Ich weiß, jeder Vergleich hinkt.
Aber jetzt sehe ich die Situation ungefähr in folgendem Vergleich –
Der vielbeschäftigte Manager geht mit einem unangenehmen, aber kleinen Wehwehchen zu seinem Facharzt.
Der verschreibt ihm nach einer kurzen intensiven Untersuchung einige Medikamente und erklärt, dass dieses schmerzhafte, zeitweilige Unwohlsein damit in ein bis zwei Wochen auskuriert sein wird.
Dann macht der Arzt eine kleine Kunstpause und sagt seinem erleichterten Patienten:
Im Übrigen haben wir bei dir ein inzwischen ein recht groß gewordenes Krebsgeschwür gefunden.
Du kannst mit einer Therapie und entsprechender Fachbehandlung wahrscheinlich noch mit dem Leben davonkommen.
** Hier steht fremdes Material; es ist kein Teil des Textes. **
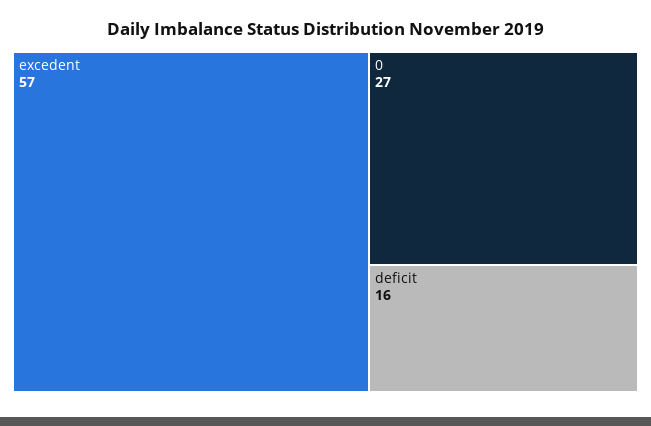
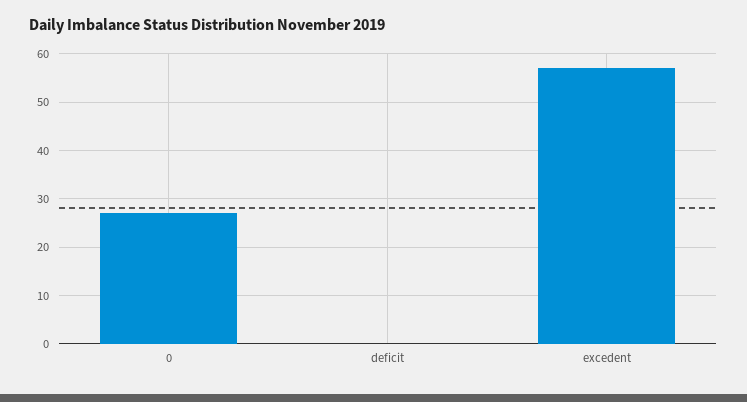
deficit: 16 -> 0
Es wird sich aber dann für dich sehr viel ändern und du wirst nie wieder der sein, der du jetzt geworden bist.

Der Untertitel

Thomas schluckte ein bisschen, und die Stimme wurde unsicher.
Und so kam es dann auch.
Wenn ich mit dem neuen Kredit und allem drum und dran weitergemacht hätte wie bisher, nach kurzer Zeit wäre dies mein Ende gewesen.
Die Tatsache, dass ich durch damals für mich unvorstellbar ignorante Mitmenschen zur Aufgabe meiner Arbeits- und Lebenssituation gezwungen wurde, hat mich gerettet.
Und deswegen, liebe Freunde, habe ich jede Seite meines kleinen Insolvenzberichts auch mit einem speziellen Untertitel versehen:
Die Geschichte einer wundersamen Rettung.